**CONSIGNE 1**
Dans l'extrait sur le droit prétorien, quel nom donne-t-on à l'édit que le préteur publie en entrant en charge ?
**CONSIGNE 2**
Restituez sans aucune modification le passage de l'extrait sur le droit prétorien qui commence à « Le préteur devient » et se termine à « économique et juridique. ».

**EXTRAIT RETENU**
########
Ex.Le préteur a ainsi créé des actions « fictices », des actions imitées d'actions civiles, mais
dans lesquelles une formule comportant une fiction a été insérée. L'action ainsi modifiée peut
donc être utilisée dans des cas où l'action non-transformée ne peut trouver à s'appliquer. Le
préteur insère par ex. la formule « comme si le demandeur était citoyen romain » (si civis
Romanus esset) pour étendre aux pérégrins le bénéfice de dispositions réservées aux Romains.
A partir du IIe siècle av. J.-C., chaque préteur, en entrant en fonction, publie un édit énumérant et
cataloguant tous les cas pour lesquels il délivrera une action au cours de l'année à venir. L'édit
d'entrée en charge est appelé « édit perpétuel » (car il est valable toute une année, à la différence
des edicta repentina, adoptés de manière exceptionnelle pour répondre à des circonstances
précises).
Le préteur devient ainsi créateur de droit. Ses innovations constituent le « droit prétorien ». Bien
que l'édit soit renouvelé chaque année, et que chaque préteur puisse y ajouter de nouvelles
créations, son contenu se cristallise peu à peu et il est souvent reproduit tel quel d'une année sur
l'autre. Les contours du droit prétorien se fixent donc, mais sans rien perdre de la possibilité laissée
au magistrat de créer de nouveaux droits pour répondre à des besoins nouveaux. Le droit prétorien
est ainsi une source particulièrement souple, et parfaitement adapté aux évolutions de la vie
économique et juridique.
########
**DONNÉES D'ENTRÉE**
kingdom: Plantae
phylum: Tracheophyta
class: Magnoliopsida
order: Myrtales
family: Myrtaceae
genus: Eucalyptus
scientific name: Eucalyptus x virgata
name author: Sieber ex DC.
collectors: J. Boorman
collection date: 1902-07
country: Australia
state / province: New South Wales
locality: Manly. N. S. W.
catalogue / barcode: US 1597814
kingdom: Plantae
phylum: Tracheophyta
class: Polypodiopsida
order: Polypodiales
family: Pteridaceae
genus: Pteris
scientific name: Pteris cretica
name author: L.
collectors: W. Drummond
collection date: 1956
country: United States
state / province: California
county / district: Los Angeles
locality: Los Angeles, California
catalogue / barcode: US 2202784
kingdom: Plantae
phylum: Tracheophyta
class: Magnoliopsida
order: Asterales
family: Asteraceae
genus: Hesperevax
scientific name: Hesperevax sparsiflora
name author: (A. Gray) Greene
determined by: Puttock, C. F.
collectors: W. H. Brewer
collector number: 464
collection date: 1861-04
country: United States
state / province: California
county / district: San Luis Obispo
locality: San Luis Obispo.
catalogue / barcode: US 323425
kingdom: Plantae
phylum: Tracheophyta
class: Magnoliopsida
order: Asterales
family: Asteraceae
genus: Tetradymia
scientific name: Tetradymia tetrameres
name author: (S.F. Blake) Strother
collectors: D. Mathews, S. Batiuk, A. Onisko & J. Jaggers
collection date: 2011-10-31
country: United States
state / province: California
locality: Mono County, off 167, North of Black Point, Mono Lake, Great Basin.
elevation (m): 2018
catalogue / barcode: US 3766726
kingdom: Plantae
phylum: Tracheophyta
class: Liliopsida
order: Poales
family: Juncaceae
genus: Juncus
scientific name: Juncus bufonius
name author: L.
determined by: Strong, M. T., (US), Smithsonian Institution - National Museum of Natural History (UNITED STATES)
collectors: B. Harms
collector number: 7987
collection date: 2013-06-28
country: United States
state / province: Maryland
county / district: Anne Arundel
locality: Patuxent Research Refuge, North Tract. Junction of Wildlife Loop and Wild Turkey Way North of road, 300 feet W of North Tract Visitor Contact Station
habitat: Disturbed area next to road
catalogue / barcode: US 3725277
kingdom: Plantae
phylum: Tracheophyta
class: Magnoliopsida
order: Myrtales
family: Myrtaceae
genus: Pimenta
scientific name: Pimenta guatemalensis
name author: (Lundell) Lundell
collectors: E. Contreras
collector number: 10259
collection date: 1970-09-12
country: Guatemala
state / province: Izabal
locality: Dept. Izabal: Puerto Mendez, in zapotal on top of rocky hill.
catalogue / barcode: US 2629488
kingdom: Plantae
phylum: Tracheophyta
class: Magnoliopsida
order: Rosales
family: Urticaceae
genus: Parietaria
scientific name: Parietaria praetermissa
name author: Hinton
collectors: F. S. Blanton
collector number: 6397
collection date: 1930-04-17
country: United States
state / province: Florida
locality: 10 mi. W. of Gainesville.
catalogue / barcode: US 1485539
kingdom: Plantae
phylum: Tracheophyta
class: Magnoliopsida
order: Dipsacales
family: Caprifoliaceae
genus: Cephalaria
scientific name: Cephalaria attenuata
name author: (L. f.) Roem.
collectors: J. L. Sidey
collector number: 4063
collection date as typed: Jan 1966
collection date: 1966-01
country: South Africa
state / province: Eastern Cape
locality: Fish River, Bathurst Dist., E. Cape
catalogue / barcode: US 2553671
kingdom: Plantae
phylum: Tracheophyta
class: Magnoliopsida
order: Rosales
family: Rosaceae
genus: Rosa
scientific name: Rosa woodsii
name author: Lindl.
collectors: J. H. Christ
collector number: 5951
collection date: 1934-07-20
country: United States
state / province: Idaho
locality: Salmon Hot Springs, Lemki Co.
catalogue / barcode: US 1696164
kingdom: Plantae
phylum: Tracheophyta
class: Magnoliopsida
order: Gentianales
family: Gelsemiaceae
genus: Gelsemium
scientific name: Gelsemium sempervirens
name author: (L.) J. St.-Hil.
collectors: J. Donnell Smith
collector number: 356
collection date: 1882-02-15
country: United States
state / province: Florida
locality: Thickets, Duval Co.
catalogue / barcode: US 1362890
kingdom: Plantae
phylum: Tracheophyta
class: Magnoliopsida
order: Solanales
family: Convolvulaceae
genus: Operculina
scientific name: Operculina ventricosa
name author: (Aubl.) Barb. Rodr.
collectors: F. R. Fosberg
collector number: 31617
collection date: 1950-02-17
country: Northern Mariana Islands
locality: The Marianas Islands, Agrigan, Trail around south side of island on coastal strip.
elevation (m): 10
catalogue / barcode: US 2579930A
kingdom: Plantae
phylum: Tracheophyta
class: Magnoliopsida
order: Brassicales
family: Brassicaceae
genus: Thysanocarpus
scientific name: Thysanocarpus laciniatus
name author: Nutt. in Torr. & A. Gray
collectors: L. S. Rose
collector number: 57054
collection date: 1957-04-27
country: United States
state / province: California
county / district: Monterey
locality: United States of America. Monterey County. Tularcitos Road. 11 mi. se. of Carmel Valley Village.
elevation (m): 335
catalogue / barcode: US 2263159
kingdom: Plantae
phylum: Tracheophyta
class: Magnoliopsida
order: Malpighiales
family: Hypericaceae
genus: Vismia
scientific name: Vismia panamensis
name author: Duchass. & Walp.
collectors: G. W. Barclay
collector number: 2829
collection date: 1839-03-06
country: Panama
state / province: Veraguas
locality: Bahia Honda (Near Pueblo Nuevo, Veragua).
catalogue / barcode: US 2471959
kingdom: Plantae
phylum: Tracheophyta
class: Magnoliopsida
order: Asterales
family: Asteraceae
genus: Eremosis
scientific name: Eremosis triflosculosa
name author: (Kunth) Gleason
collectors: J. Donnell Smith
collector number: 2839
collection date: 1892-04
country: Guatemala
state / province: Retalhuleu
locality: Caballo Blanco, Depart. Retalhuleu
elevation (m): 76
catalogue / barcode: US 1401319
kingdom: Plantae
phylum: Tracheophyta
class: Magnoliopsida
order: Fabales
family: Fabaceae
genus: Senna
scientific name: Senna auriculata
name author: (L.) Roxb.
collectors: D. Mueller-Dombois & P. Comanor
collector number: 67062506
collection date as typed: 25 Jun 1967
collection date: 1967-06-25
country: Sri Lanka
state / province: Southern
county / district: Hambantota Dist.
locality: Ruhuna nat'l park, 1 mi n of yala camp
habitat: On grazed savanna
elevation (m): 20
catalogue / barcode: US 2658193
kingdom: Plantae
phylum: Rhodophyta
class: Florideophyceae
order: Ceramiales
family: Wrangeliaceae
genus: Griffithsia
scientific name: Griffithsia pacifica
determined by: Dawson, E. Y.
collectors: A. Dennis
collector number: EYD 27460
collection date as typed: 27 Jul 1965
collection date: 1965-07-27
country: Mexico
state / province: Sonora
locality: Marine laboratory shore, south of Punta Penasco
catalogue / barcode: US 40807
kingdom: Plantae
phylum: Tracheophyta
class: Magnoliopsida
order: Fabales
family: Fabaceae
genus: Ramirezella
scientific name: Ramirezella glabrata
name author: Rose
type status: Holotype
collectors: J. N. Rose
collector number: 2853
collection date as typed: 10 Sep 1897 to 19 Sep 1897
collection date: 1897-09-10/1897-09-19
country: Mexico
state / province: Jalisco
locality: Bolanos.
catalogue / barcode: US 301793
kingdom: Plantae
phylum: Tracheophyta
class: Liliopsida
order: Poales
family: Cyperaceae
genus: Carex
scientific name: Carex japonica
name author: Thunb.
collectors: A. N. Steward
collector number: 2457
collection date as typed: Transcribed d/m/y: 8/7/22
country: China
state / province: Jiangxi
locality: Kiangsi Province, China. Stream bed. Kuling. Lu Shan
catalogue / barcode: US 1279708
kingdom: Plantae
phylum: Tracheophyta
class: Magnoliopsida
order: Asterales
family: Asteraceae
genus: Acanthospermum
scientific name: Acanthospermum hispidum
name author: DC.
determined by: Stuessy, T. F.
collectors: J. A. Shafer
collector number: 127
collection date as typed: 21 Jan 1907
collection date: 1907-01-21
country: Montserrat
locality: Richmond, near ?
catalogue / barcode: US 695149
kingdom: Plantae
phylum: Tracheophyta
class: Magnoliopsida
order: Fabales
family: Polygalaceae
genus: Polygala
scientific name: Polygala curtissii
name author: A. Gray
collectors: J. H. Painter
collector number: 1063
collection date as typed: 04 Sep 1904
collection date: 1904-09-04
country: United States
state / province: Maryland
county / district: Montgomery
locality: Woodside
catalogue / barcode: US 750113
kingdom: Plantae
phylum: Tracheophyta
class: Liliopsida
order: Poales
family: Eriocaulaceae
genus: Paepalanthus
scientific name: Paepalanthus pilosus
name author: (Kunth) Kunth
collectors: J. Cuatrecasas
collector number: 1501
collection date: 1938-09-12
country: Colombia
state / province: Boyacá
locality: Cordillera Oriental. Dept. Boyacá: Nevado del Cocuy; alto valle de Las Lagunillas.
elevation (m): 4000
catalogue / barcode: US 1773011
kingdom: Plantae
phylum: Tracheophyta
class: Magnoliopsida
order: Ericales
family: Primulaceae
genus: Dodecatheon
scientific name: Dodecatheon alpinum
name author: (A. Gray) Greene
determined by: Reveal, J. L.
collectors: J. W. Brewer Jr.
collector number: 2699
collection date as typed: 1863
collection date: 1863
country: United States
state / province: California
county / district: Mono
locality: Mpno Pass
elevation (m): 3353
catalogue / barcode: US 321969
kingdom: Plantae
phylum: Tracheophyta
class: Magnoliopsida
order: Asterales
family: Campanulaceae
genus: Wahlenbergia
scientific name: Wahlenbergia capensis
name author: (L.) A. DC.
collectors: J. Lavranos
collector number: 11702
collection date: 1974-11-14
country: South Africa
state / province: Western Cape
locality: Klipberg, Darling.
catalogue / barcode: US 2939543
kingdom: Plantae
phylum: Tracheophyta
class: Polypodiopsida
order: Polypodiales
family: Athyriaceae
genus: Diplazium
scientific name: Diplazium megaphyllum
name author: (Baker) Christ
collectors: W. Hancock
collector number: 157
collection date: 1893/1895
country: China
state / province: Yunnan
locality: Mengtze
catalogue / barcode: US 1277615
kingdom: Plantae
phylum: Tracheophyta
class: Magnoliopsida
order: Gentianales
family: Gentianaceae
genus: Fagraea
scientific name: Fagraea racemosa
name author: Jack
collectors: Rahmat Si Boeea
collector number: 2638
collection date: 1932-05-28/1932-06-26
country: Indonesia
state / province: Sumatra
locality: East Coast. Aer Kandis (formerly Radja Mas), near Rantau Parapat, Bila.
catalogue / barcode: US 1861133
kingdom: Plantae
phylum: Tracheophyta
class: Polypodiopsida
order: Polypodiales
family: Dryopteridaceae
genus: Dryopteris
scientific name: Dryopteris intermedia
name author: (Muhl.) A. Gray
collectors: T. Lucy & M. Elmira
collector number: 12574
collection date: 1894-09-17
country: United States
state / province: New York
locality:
########
**RÉSULTAT 1**
On l'appelle l'« édit perpétuel ».

**RÉSULTAT 2**
Le préteur devient ainsi créateur de droit. Ses innovations constituent le « droit prétorien ». Bien
que l'édit soit renouvelé chaque année, et que chaque préteur puisse y ajouter de nouvelles
créations, son contenu se cristallise peu à peu et il est souvent reproduit tel quel d'une année sur
l'autre. Les contours du droit prétorien se fixent donc, mais sans rien perdre de la possibilité laissée
au magistrat de créer de nouveaux droits pour répondre à des besoins nouveaux. Le droit prétorien
est ainsi une source particulièrement souple, et parfaitement adapté aux évolutions de la vie
économique et juridique.